- Loans would be repaid by the monetary authority in a year
- Argentine newspaper La Nacion reported talks earlier
Argentina’s President Mauricio Macri has kicked off talks with several Wall Street banks for $5 billion to $10 billion of loans in a bid to shore up central bank reserves, according to two people with knowledge of the matter.
Macri’s incoming Finance Secretary Luis Caputo, who traveled to New York this week, spoke with banks about backing the loans with sovereign debt owned by the central bank, said the people, who asked not to be identified because the matter is private. The loans would be repaid by the monetary authority in a year, said one of the people. A spokeswoman for incoming Finance Minister Alfonso Prat-Gay didn’t immediately reply to an e-mailed request for comment.
The search for financing comes as Argentina’s new government says it will unwind former President Cristina Fernandez de Kirchner’s capital controls, which have kept the peso artificially strong at about 9.75 per dollar, fueled parallel currency markets and stalled the economy. Unable to tap international bond markets because of a decade-long feud with creditors left over from the nation’s 2001 default that Fernandez refused to pay, the country is faced with the lowest level of international reserves in nine years.
“Given the financial emergency, we expect the government to obtain about $10 billion in financing in the first quarter to build reserves,” Sebastian Rondeau, an economist at Bank of America Corp., wrote in a report Thursday.
Argentine newspaper La Nacion reported the talks earlier Thursday.
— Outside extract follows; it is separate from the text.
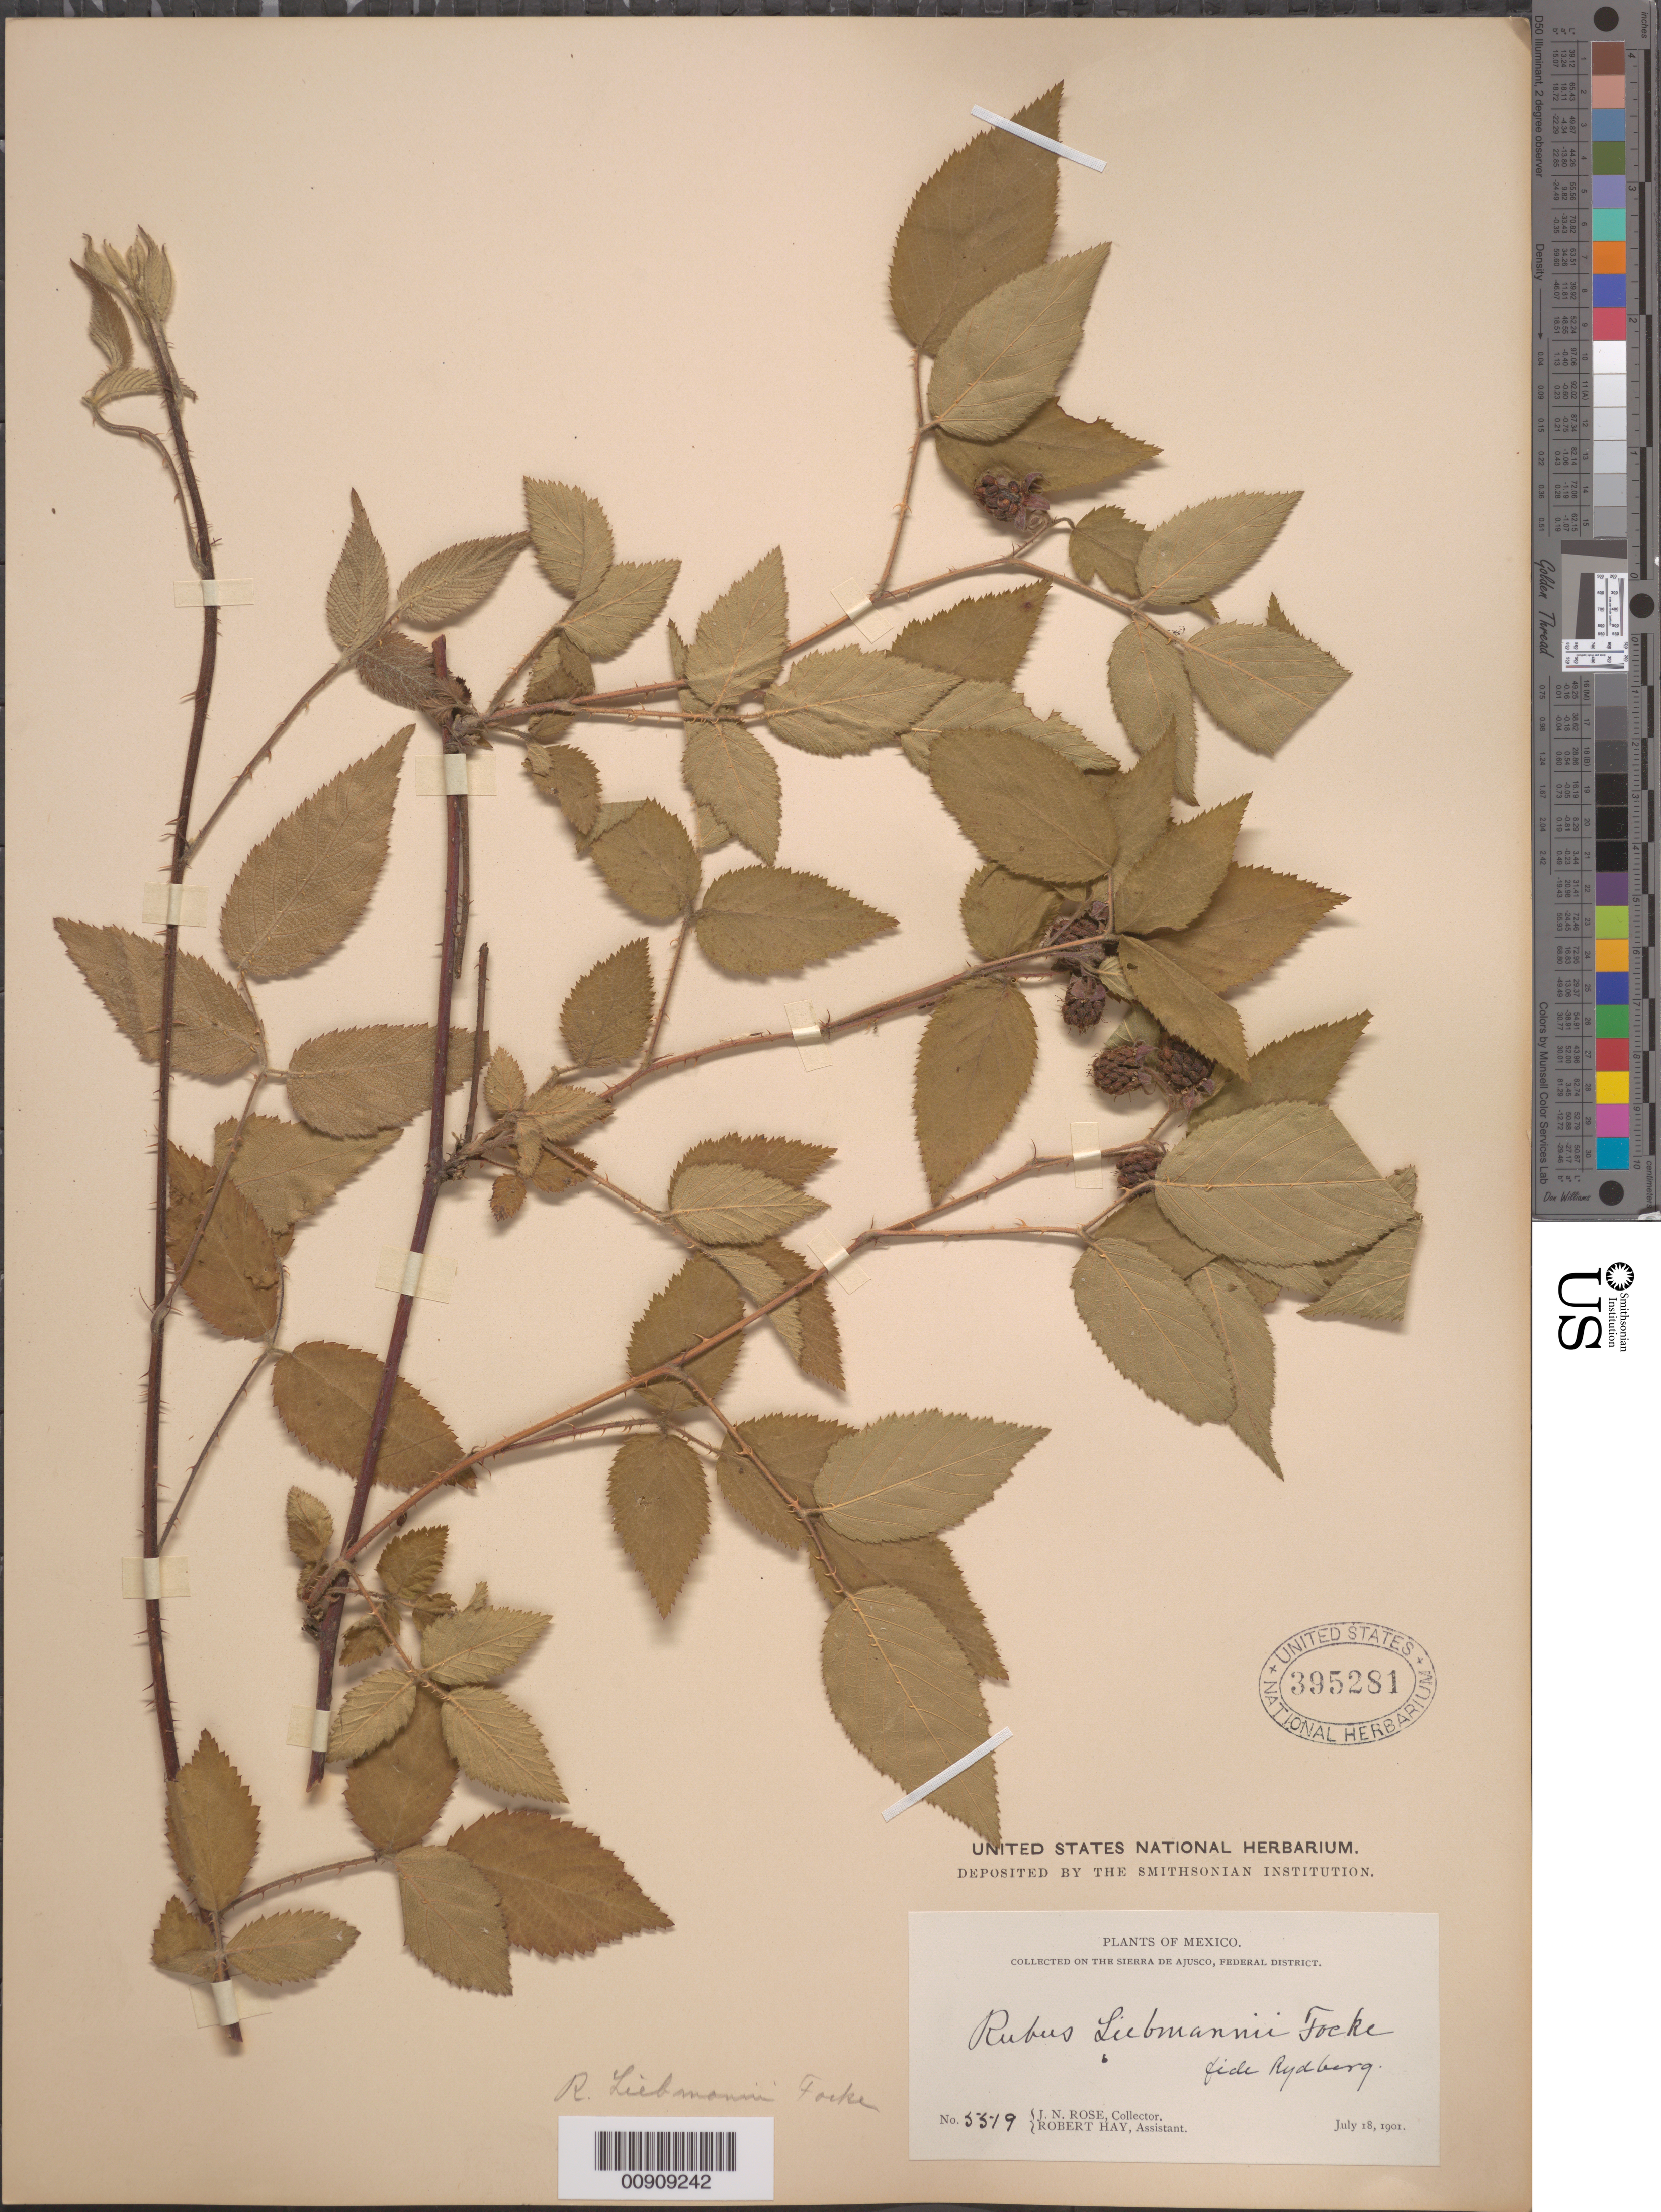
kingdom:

Macri was sworn in Thursday. Caputo told a court-appointed mediator in New York that he wants to begin settlement negotiations with the holdouts, led by hedge fund Elliott Management, promptly.
The holdouts, who are trying to limit the nation’s ability to raise money offshore to pressure Argentina to comply with a court order to repay their defaulted debt, will scrutinize any transaction for violation of the judge’s orders, according to a person with direct knowledge of their position. U.S. District Judge Thomas Griesa has prohibited Argentina from paying future overseas creditors before settling with the holdouts.
Stephen Spruiell, an Elliott spokesman, declined to comment.
“Attempting to access capital markets via foreign banks, ahead of a resolution, would
only serve to complicate matters,” Josh Rosner, a bank analyst at Graham Fisher & Co., wrote in a Dec. 6 report. “It would risk embroiling the new government in the legal problems created and perpetuated by the Kirchner regime and would be a counterproductive approach for a new administration seeking a fresh path.”
In an interview on TN television network on Thursday, Prat-Gay said he and the rest of the economic team will review the nation’s accounts Friday, their first day in office.
“People shouldn’t expect a barrage of economic measures,” he said. “They will arrive gradually. We have to see what the real situation is. Today is a day to celebrate, tomorrow we’ll begin to work and see what needs to be done.”